### Aim of the exercise
Repeat everything in the listing exactly, except for the images.

### Given material

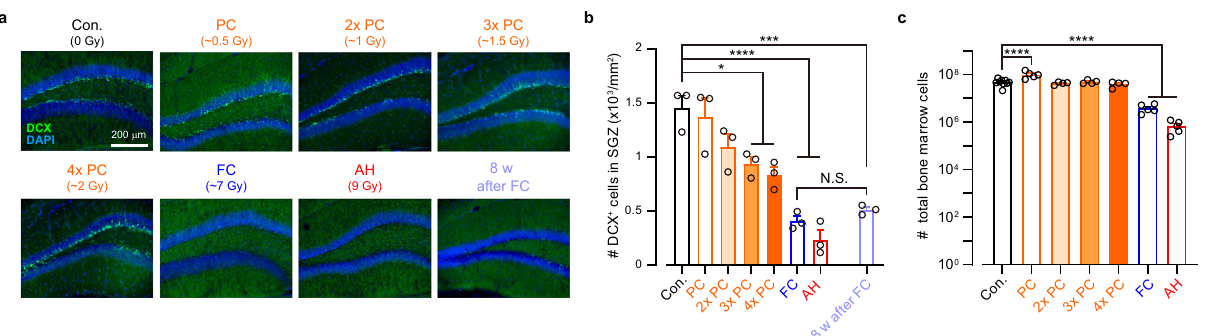
Fig. 6 X-ray dose-dependent effects on immature neurons and bone marrow cells. a Representative epi- fl uorescence images of doublecortin (DCX) immunoreactivity (green) at the hippocampal dentate gyrus two days after acute high-dose radiation (AH), “ Pulsed conditioning ” (PC), double (2×) PC, triple (3×) PC, quadruple (4×) PC, “ Free moving conditioning ” (FC), or no radiation (Con), or at 8 weeks after FC radiation (8 w after FC). Blue: DAPI. b Quanti fi cation of DCX-positive cells under different conditions ( n = 3 mice for each group). Con vs. PC, p > 0.9999; Con vs. 2× PC, p = 0.531; Con vs. 3× PC, * p = 0.0488; Con vs. 4× PC, * p = 0.0102; Con vs. FC, **** p < 0.0001; Con vs. AH, **** p < 0.0001; Con vs. 8 w after FC, *** p = 0.0001; FC vs. 8 w after FC, p > 0.9999; Bonferroni ’ s multiple comparison test, two-sided. c Quanti fi cation of total bone marrow cells three days after X-irradiation (Con, n = 9 mice; PC, n = 5 mice; 2× PC; n = 4 mice; 3× PC, n = 4 mice; 4× PC, n = 4 mice; FC, n = 5 mice; AH, n = 5 mice). PC, **** p < 0.0001; 2× PC, p = 0.987; 3× PC, p = 0.9998; 4× PC, p = 0.887; FC, **** p < 0.0001; AH, **** p < 0.0001; Dunnett ’ s multiple com p arison tests vs. Con, two-sided. N.S.: not signi fi cant. Open circles indicate individual data. Values are mean ±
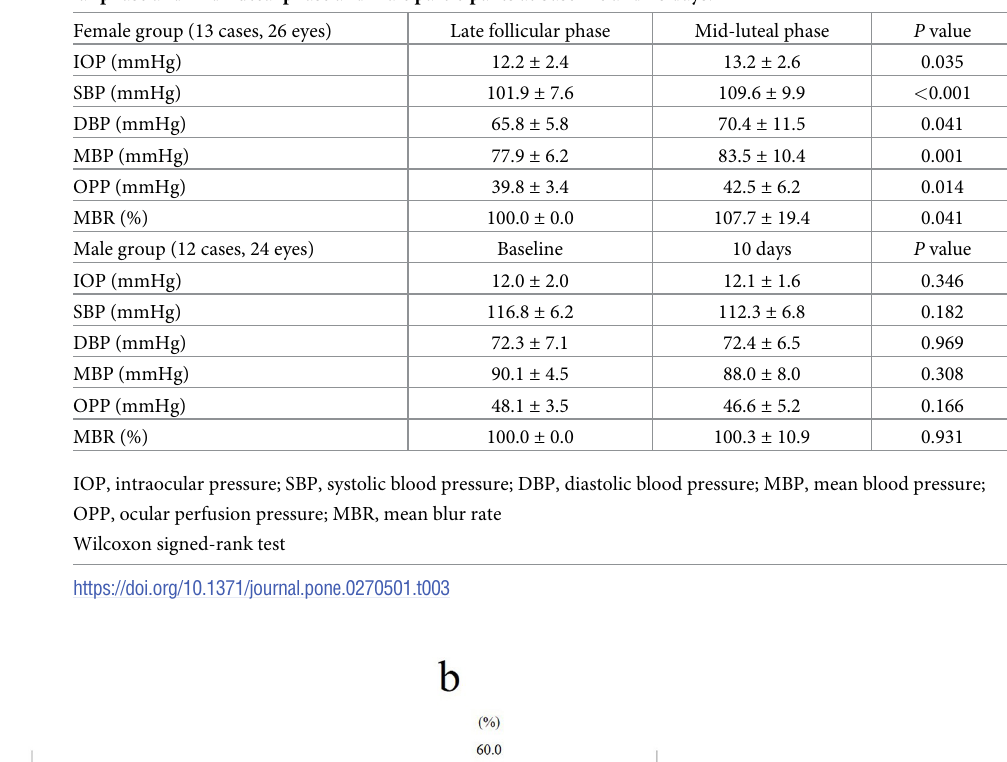
Table 3. Comparison of intraocular pressure and systemic factors between female participants in the late follicu- lar phase and mid- luteal phase and male participants at baseline and 10 days.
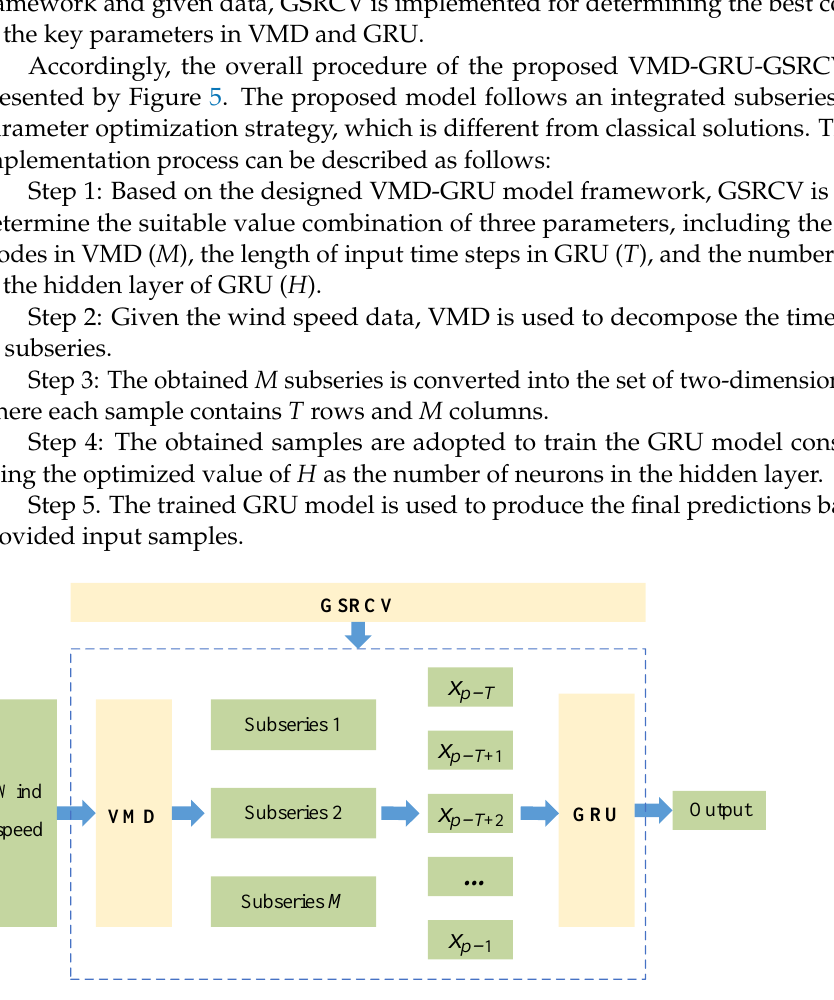
Figure 5. Framework of proposed VMD-GRU-GSRCV model.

### Solution for this exercise
Fig. 6 X-ray dose-dependent effects on immature neurons and bone marrow cells. a Representative epi- fl uorescence images of doublecortin (DCX) immunoreactivity (green) at the hippocampal dentate gyrus two days after acute high-dose radiation (AH), “ Pulsed conditioning ” (PC), double (2×) PC, triple (3×) PC, quadruple (4×) PC, “ Free moving conditioning ” (FC), or no radiation (Con), or at 8 weeks after FC radiation (8 w after FC). Blue: DAPI. b Quanti fi cation of DCX-positive cells under different conditions ( n = 3 mice for each group). Con vs. PC, p > 0.9999; Con vs. 2× PC, p = 0.531; Con vs. 3× PC, * p = 0.0488; Con vs. 4× PC, * p = 0.0102; Con vs. FC, **** p < 0.0001; Con vs. AH, **** p < 0.0001; Con vs. 8 w after FC, *** p = 0.0001; FC vs. 8 w after FC, p > 0.9999; Bonferroni ’ s multiple comparison test, two-sided. c Quanti fi cation of total bone marrow cells three days after X-irradiation (Con, n = 9 mice; PC, n = 5 mice; 2× PC; n = 4 mice; 3× PC, n = 4 mice; 4× PC, n = 4 mice; FC, n = 5 mice; AH, n = 5 mice). PC, **** p < 0.0001; 2× PC, p = 0.987; 3× PC, p = 0.9998; 4× PC, p = 0.887; FC, **** p < 0.0001; AH, **** p < 0.0001; Dunnett ’ s multiple com p arison tests vs. Con, two-sided. N.S.: not signi fi cant. Open circles indicate individual data. Values are mean ±
Table 3. Comparison of intraocular pressure and systemic factors between female participants in the late follicu- lar phase and mid- luteal phase and male participants at baseline and 10 days.
Figure 5. Framework of proposed VMD-GRU-GSRCV model.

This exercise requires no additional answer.